Among the entries below, retype exactly the lines starting with the one with "今天是：2026年8月9日 星期天 您好，欢迎来到东莞市至佳仓储设备有限" and going on through the one with "Menschen aus, um", but not the pictures.

*Data for processing*.

- - - -

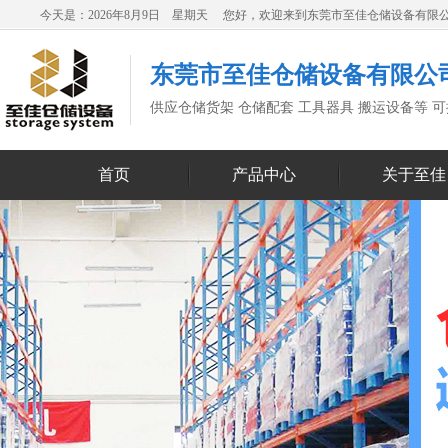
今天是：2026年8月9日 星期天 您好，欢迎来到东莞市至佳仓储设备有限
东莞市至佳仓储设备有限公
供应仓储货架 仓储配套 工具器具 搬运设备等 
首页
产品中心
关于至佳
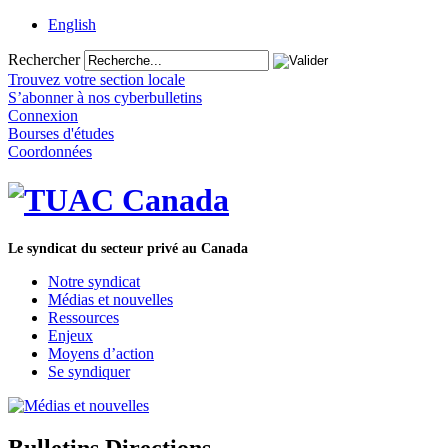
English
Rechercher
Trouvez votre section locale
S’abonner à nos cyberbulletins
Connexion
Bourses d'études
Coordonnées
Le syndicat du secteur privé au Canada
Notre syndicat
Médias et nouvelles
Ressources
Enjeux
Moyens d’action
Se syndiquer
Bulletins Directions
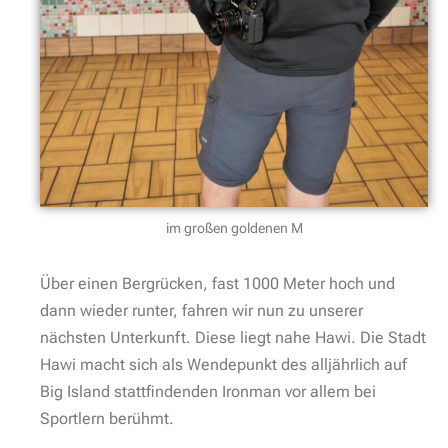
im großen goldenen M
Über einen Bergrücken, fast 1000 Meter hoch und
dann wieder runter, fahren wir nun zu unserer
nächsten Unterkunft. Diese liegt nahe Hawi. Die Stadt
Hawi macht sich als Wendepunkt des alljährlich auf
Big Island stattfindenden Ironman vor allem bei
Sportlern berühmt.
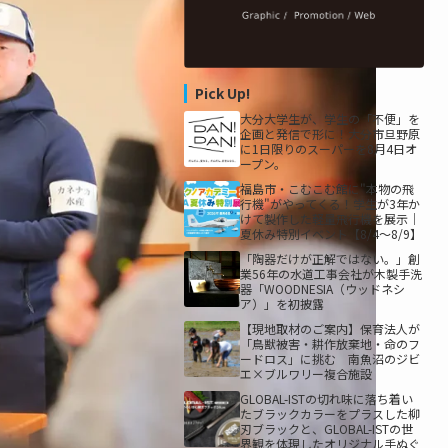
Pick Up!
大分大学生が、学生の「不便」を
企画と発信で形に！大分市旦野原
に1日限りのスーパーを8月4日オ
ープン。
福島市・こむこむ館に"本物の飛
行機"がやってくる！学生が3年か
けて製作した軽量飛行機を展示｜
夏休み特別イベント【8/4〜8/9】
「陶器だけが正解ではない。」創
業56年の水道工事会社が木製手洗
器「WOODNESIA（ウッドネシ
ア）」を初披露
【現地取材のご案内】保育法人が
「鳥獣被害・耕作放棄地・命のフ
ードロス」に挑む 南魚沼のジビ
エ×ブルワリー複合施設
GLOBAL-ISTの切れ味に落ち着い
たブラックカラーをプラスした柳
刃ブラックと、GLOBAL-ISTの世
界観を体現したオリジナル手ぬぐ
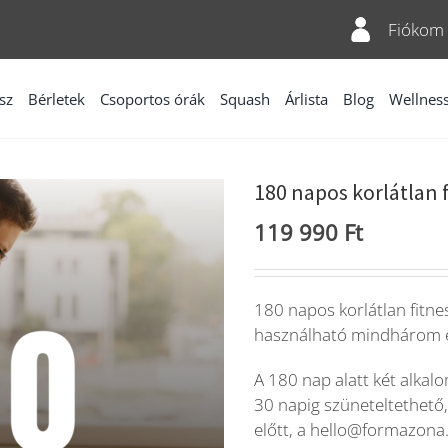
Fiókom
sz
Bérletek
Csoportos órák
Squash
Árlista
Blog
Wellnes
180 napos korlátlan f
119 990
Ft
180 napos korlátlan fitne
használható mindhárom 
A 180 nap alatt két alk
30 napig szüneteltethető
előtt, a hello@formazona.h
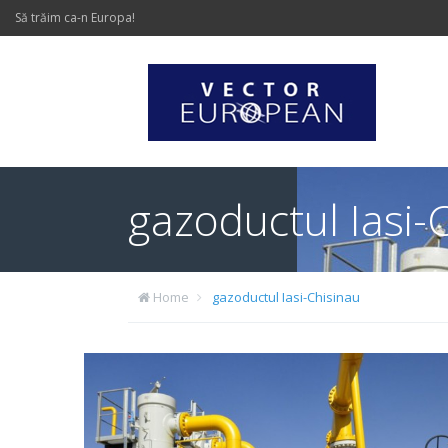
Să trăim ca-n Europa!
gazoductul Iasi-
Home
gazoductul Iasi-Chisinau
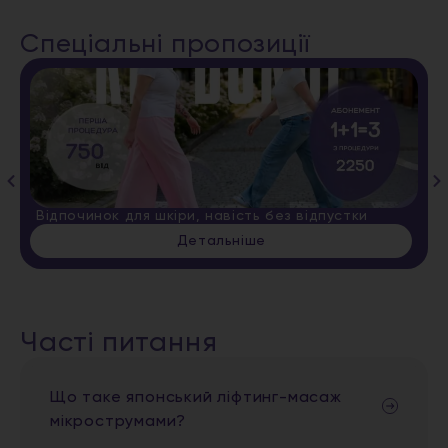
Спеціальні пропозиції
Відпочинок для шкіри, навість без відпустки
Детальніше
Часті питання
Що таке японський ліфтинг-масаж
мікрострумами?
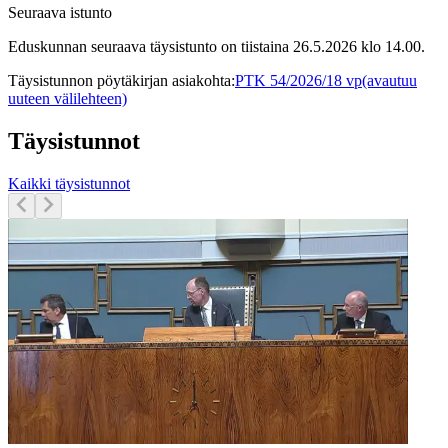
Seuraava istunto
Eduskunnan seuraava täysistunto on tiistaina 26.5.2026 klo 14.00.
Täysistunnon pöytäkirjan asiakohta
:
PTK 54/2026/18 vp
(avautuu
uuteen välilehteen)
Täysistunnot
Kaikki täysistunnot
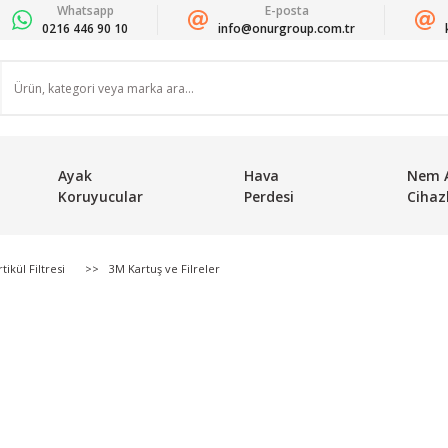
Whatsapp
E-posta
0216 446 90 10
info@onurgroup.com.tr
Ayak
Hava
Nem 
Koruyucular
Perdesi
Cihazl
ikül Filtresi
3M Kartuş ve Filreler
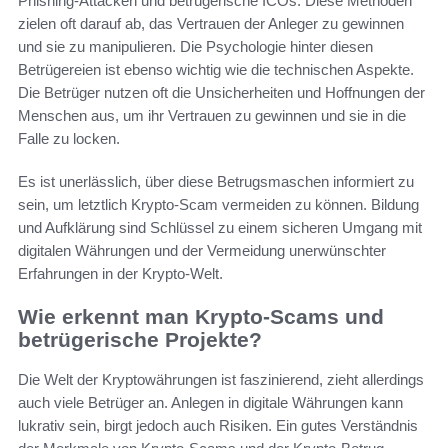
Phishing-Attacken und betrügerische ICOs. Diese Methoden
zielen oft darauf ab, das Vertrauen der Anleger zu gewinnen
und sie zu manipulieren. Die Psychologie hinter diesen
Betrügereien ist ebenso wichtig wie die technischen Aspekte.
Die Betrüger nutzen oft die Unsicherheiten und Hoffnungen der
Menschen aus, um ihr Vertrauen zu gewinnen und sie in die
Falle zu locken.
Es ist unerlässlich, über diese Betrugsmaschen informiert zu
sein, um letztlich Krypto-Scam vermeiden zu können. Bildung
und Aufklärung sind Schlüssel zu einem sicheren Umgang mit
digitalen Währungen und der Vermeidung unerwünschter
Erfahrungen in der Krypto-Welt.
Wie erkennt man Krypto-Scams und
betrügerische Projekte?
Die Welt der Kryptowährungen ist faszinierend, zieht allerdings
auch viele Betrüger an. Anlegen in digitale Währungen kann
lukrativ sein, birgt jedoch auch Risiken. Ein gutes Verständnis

- - - -

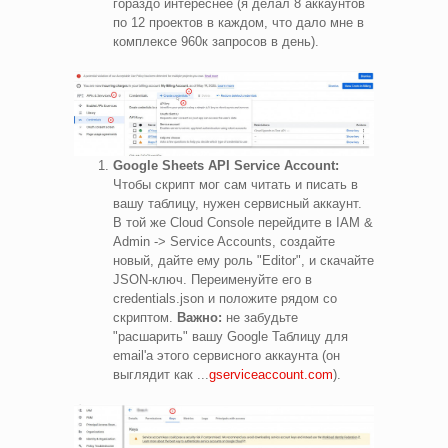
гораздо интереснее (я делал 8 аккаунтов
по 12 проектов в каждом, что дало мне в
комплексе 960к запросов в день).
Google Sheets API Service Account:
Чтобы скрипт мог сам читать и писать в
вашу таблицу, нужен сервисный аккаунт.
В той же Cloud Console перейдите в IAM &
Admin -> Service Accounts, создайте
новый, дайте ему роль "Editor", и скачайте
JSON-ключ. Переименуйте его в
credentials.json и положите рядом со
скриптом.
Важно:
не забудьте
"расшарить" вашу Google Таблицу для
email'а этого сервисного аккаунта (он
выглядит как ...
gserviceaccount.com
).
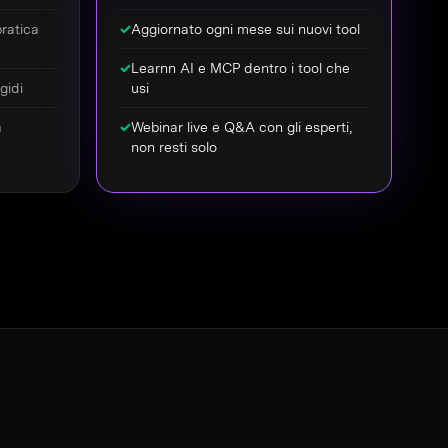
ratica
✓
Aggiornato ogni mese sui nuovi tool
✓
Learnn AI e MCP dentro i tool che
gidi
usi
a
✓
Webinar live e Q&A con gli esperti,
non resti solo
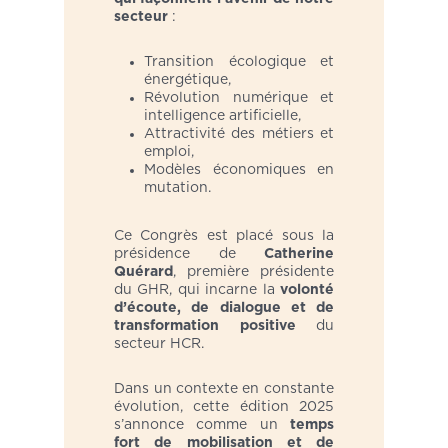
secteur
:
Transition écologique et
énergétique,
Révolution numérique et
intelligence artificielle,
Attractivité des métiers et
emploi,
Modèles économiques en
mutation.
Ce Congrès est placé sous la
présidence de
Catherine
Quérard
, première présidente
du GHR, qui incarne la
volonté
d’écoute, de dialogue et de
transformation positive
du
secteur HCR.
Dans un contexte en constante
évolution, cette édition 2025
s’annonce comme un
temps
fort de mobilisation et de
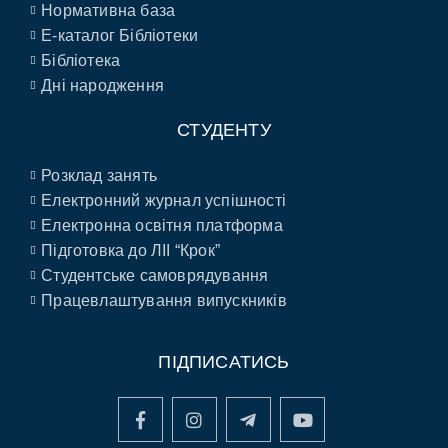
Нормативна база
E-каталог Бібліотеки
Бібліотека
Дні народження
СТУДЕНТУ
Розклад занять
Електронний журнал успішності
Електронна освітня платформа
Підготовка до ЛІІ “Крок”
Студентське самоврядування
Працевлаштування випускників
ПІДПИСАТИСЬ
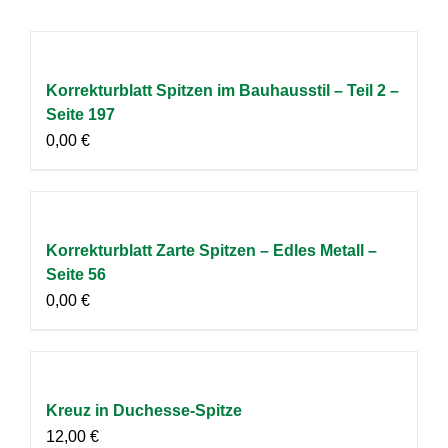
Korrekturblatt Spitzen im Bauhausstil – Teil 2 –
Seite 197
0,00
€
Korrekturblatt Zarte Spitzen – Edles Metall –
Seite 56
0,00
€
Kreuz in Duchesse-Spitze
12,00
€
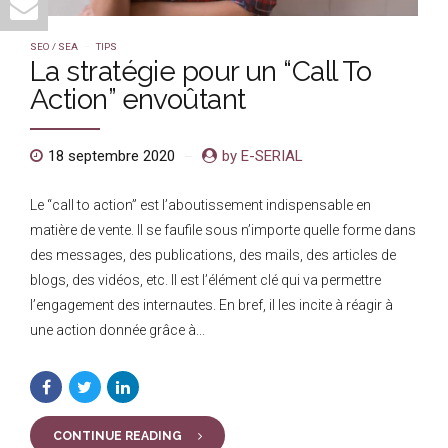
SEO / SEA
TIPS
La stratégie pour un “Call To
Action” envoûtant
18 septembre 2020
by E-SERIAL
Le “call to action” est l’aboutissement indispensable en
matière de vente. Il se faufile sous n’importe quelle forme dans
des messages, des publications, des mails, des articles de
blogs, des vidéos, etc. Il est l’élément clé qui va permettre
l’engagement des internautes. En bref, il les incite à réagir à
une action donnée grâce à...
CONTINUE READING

- - - -

*Answer space*.
今天是：2026年8月9日 星期天 您好，欢迎来到东莞市至佳仓储设备有限
东莞市至佳仓储设备有限公
供应仓储货架 仓储配套 工具器具 搬运设备等 
首页
产品中心
关于至佳
English
Rechercher
Trouvez votre section locale
S’abonner à nos cyberbulletins
Connexion
Bourses d'études
Coordonnées
Le syndicat du secteur privé au Canada
Notre syndicat
Médias et nouvelles
Ressources
Enjeux
Moyens d’action
Se syndiquer
Bulletins Directions
im großen goldenen M
Über einen Bergrücken, fast 1000 Meter hoch und
dann wieder runter, fahren wir nun zu unserer
nächsten Unterkunft. Diese liegt nahe Hawi. Die Stadt
Hawi macht sich als Wendepunkt des alljährlich auf
Big Island stattfindenden Ironman vor allem bei
Sportlern berühmt.
Pick Up!
大分大学生が、学生の「不便」を
企画と発信で形に！大分市旦野原
に1日限りのスーパーを8月4日オ
ープン。
福島市・こむこむ館に"本物の飛
行機"がやってくる！学生が3年か
けて製作した軽量飛行機を展示｜
夏休み特別イベント【8/4〜8/9】
「陶器だけが正解ではない。」創
業56年の水道工事会社が木製手洗
器「WOODNESIA（ウッドネシ
ア）」を初披露
【現地取材のご案内】保育法人が
「鳥獣被害・耕作放棄地・命のフ
ードロス」に挑む 南魚沼のジビ
エ×ブルワリー複合施設
GLOBAL-ISTの切れ味に落ち着い
たブラックカラーをプラスした柳
刃ブラックと、GLOBAL-ISTの世
界観を体現したオリジナル手ぬぐ
Fiókom
sz
Bérletek
Csoportos órák
Squash
Árlista
Blog
Wellnes
180 napos korlátlan f
119 990
Ft
180 napos korlátlan fitne
használható mindhárom 
A 180 nap alatt két alk
30 napig szüneteltethető
előtt, a hello@formazona.h
Să trăim ca-n Europa!
gazoductul Iasi-
Home
gazoductul Iasi-Chisinau
Спеціальні пропозиції
Відпочинок для шкіри, навість без відпустки
Детальніше
Часті питання
Що таке японський ліфтинг-масаж
мікрострумами?
Seuraava istunto
Eduskunnan seuraava täysistunto on tiistaina 26.5.2026 klo 14.00.
Täysistunnon pöytäkirjan asiakohta
:
PTK 54/2026/18 vp
(avautuu
uuteen välilehteen)
Täysistunnot
Kaikki täysistunnot
Whatsapp
E-posta
0216 446 90 10
info@onurgroup.com.tr
Ayak
Hava
Nem 
Koruyucular
Perdesi
Cihazl
ikül Filtresi
3M Kartuş ve Filreler
Phishing-Attacken und betrügerische ICOs. Diese Methoden
zielen oft darauf ab, das Vertrauen der Anleger zu gewinnen
und sie zu manipulieren. Die Psychologie hinter diesen
Betrügereien ist ebenso wichtig wie die technischen Aspekte.
Die Betrüger nutzen oft die Unsicherheiten und Hoffnungen der
Menschen aus, um ihr Vertrauen zu gewinnen und sie in die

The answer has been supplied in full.